* Obiettivo: Puoi riportare fedelmente la parte del testo sull'obesità qui sotto che parte da "Se non si interviene, più" e arriva fino a "World Obesity Federation."?

* Testo proposto:
-.-.-
Se non si interviene, più della metà della popolazione mondiale sarà classificata come obesa o in sovrappeso entro il 2035, avverte la World Obesity Federation.
Secondo il rapporto, più di quattro miliardi di persone saranno colpite e i tassi di obesità aumenteranno più rapidamente tra i bambini.
I Paesi a basso o medio reddito in Africa e in Asia dovrebbero registrare i maggiori aumenti.
Il rapporto prevede che il costo dell’obesità ammonterà a più di 4 miliardi di dollari all’anno entro il 2035.
Il presidente della federazione, prof.ssa Louise Baur, ha descritto i risultati del rapporto come un chiaro avvertimento ai Paesi affinché agiscano subito o rischino ripercussioni in futuro.
Il rapporto sottolinea in particolare l’aumento dei tassi di obesità tra i bambini e gli adolescenti, con tassi che si prevede raddoppieranno rispetto ai livelli del 2020 sia tra i ragazzi che tra le ragazze.
-.-.-
* Dati di partenza:

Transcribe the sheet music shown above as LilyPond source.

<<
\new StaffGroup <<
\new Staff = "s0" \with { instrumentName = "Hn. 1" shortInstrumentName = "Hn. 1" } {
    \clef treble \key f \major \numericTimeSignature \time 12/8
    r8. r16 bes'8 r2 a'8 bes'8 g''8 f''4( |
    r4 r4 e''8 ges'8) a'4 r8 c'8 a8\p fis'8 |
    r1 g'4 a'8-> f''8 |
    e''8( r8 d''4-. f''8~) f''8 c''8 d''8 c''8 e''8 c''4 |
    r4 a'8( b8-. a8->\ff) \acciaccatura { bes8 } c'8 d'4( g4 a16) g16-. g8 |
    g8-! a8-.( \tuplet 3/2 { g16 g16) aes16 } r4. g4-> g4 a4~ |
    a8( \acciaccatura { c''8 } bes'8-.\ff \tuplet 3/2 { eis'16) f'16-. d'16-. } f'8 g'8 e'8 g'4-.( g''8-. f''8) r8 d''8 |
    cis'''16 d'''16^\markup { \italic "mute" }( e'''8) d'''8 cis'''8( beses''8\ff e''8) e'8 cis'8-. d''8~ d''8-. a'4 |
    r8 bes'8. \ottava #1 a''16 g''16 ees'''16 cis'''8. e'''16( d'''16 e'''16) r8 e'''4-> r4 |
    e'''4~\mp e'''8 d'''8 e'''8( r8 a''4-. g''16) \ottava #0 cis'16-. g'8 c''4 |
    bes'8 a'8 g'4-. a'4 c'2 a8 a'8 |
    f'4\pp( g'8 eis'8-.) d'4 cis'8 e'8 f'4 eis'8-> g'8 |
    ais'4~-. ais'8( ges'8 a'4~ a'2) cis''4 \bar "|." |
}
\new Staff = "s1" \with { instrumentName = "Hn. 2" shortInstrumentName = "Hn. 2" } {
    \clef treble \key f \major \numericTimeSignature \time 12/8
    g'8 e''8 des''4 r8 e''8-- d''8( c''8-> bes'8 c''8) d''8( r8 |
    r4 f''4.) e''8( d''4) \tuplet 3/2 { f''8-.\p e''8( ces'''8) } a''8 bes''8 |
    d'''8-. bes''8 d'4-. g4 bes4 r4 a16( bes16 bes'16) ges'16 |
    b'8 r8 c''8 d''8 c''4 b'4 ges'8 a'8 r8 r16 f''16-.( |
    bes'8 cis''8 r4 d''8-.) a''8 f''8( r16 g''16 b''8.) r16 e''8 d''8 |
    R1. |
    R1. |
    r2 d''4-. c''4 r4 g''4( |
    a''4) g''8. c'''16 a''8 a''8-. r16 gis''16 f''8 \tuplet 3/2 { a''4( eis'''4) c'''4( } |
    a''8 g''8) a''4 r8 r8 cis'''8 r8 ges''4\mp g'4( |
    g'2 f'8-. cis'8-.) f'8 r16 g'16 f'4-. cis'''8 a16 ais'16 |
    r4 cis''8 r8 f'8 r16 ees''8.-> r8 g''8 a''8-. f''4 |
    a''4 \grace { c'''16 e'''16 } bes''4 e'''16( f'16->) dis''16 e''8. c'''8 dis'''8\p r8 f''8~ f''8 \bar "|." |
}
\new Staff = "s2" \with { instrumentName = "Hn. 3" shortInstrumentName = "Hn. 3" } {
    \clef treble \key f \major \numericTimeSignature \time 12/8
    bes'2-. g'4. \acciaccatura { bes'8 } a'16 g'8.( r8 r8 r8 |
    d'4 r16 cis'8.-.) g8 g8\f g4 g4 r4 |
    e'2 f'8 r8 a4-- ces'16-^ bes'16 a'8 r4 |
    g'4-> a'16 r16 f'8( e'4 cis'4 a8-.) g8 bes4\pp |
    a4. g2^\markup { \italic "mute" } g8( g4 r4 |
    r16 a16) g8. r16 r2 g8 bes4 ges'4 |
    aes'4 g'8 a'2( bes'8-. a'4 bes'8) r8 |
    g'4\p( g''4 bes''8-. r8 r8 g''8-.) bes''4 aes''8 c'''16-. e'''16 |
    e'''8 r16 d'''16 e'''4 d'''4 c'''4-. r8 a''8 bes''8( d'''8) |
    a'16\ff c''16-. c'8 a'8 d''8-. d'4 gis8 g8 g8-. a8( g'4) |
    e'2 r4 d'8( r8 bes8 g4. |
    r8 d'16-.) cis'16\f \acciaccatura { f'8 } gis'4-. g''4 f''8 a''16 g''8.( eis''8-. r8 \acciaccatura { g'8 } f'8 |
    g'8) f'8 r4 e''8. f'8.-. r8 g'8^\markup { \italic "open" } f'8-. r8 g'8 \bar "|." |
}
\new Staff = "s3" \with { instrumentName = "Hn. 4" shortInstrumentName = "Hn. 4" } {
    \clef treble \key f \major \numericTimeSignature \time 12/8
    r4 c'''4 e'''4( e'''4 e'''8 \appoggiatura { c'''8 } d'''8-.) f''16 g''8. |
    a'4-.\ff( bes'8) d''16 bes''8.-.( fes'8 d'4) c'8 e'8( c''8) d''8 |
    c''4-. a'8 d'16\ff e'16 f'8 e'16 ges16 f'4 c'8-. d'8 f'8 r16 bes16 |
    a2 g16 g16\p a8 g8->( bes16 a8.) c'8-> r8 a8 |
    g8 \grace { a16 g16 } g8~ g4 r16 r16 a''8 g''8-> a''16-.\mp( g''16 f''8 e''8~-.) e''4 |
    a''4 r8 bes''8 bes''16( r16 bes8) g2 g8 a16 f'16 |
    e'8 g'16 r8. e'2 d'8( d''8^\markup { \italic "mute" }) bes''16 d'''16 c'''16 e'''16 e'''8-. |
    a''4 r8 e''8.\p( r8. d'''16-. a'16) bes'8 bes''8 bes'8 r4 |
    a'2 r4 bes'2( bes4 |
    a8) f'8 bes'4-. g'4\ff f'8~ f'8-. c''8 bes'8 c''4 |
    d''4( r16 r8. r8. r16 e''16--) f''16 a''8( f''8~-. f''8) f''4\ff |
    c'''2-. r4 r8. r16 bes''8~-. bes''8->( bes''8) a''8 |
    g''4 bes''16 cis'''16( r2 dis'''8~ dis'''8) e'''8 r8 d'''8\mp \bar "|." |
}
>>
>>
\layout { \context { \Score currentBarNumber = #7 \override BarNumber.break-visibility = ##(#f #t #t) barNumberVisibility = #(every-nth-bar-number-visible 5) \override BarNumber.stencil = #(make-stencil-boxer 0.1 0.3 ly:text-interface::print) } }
-.-.-
* Soluzione:
Se non si interviene, più della metà della popolazione mondiale sarà classificata come obesa o in sovrappeso entro il 2035, avverte la World Obesity Federation.